Carson v. Pierce
This text of 726 F.2d 411 (Carson v. Pierce) is published on Counsel Stack Legal Research, covering Court of Appeals for the Eighth Circuit primary law. Counsel Stack provides free access to over 12 million legal documents including statutes, case law, regulations, and constitutions.
Opinion
ORDER
Appellants seek a rehearing by the panel in this case. They state in their petition for rehearing that the issue in this case is whether a landlord may defeat through mootness a claim brought by a tenant for unlawful eviction by evicting the tenant before the claim can be heard. Indeed, if the panel opinion stood for such a proposition, we might be inclined to rehear the case. The panel opinion is based, however, upon a different representation of the essential facts.
The issue of mootness, on which this court decided the case, arose by ’way of a letter from appellees’ counsel to this court shortly before oral argument.
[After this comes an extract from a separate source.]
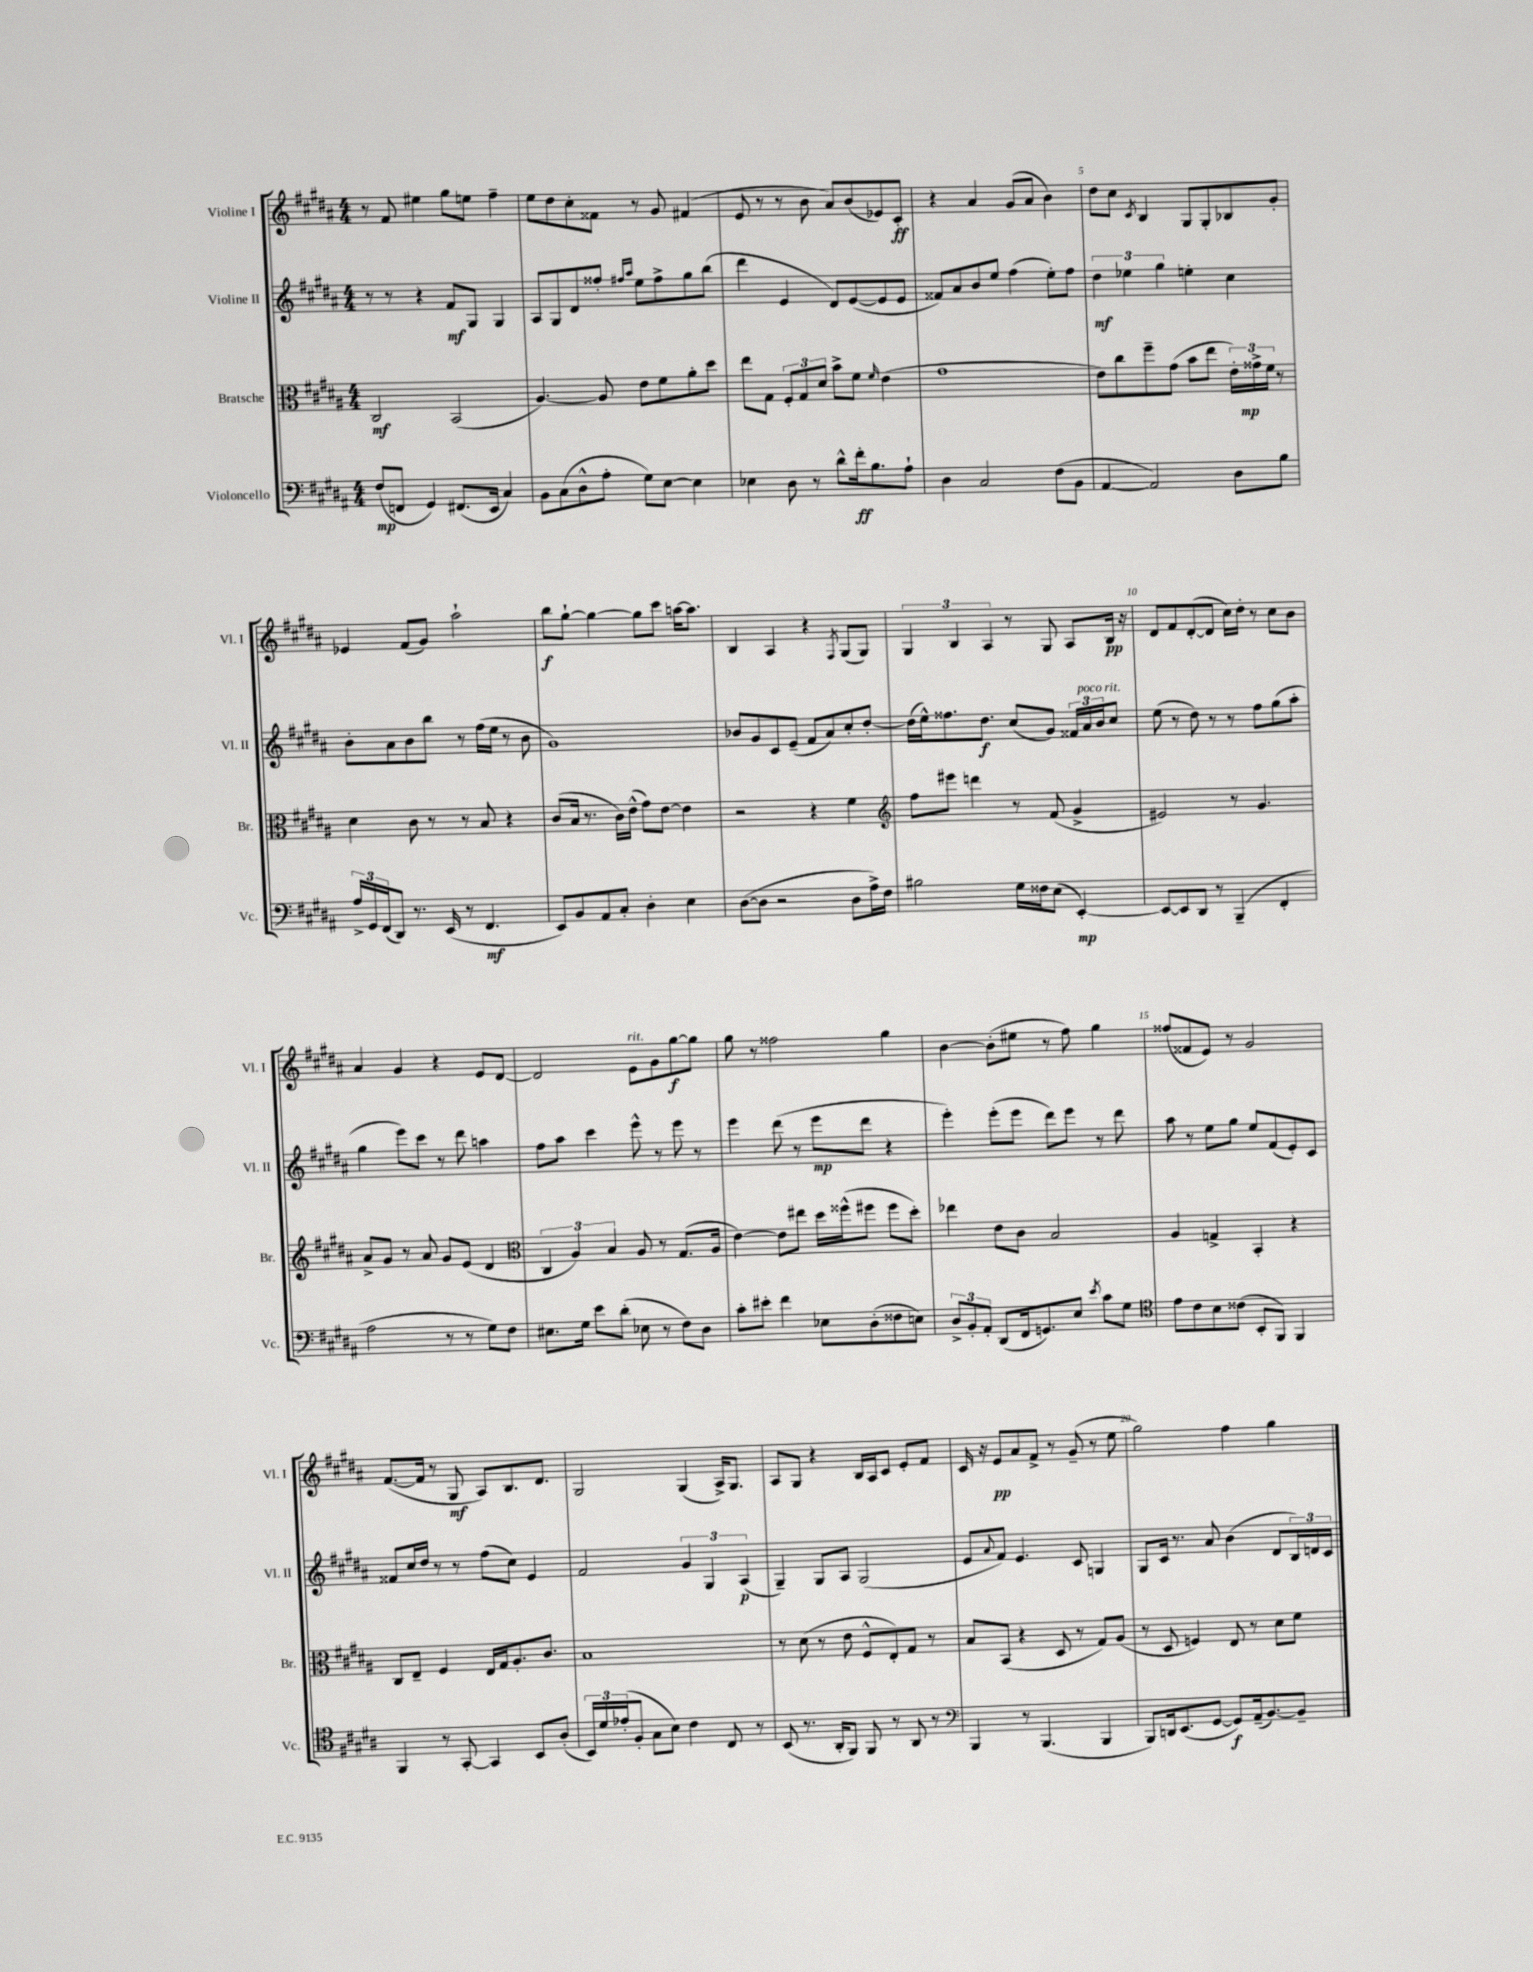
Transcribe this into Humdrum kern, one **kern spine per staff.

The letter indicated that two of the individual plaintiffs in this housing discrimination action, James and Bertha Carson, had moved from defendants’ apartments on June 5, 1983. We then learned that the other individual plaintiff, Ruthie Royster, moved from defendants’ apartments on or about July 15, 1981. Thus, by the time of oral argument, none of the individual plaintiffs continued to reside in the defendants’ apartments. At argument, plaintiffs’ counsel explained the circumstances under which the Carsons had moved. Counsel stated that the Carsons had “been able to stave off the eviction proceedings [in state court] for over a year and finally were able to move voluntarily into additional housing * * *.” (Emphasis added.) There was no contention that the landlords had forced them to move by resort to process or other legal means of eviction or that the Carsons moved from their apartment “only to comply with a valid state court order directing them to vacate.” Appellant’s Petition for Rehearing at 3. Counsel did express his clients’ continued interest in the ease, but only in a contingent, speculative fashion: he indicated that the plaintiffs would be entitled to reinstatement in the apartments “if they choose to be reinstated”; however, there is no indication that they are currently seeking readmission.
Based on this information, the panel filed an opinion, 719 F.2d 931 (8th Cir.1983) affirming the district court’s dismissal of the suit, 546 F.Supp. 80 (E.D.Mo.1982) because the plaintiffs’ claim had become moot. The panel relied upon counsel’s admission that his clients, voluntarily, had vacated their apartment and had located other housing.
By post-argument and post-opinion briefs and motions, counsel has asserted that the Carson family moved involuntarily, and only out of obedience to an adverse final appellate order in the state eviction proceeding. Additionally, counsel has now advanced a new line of legal authorities for the court to consider. This argument, based as it is on an off-the-record consideration of what motivated the Carsons to move, is not timely. We were entitled to rely upon counsel’s admission in oral argument that the Carsons had voluntarily vacated their apartment. It is too late for counsel to argue otherwise.
The petition for rehearing by the panel is denied.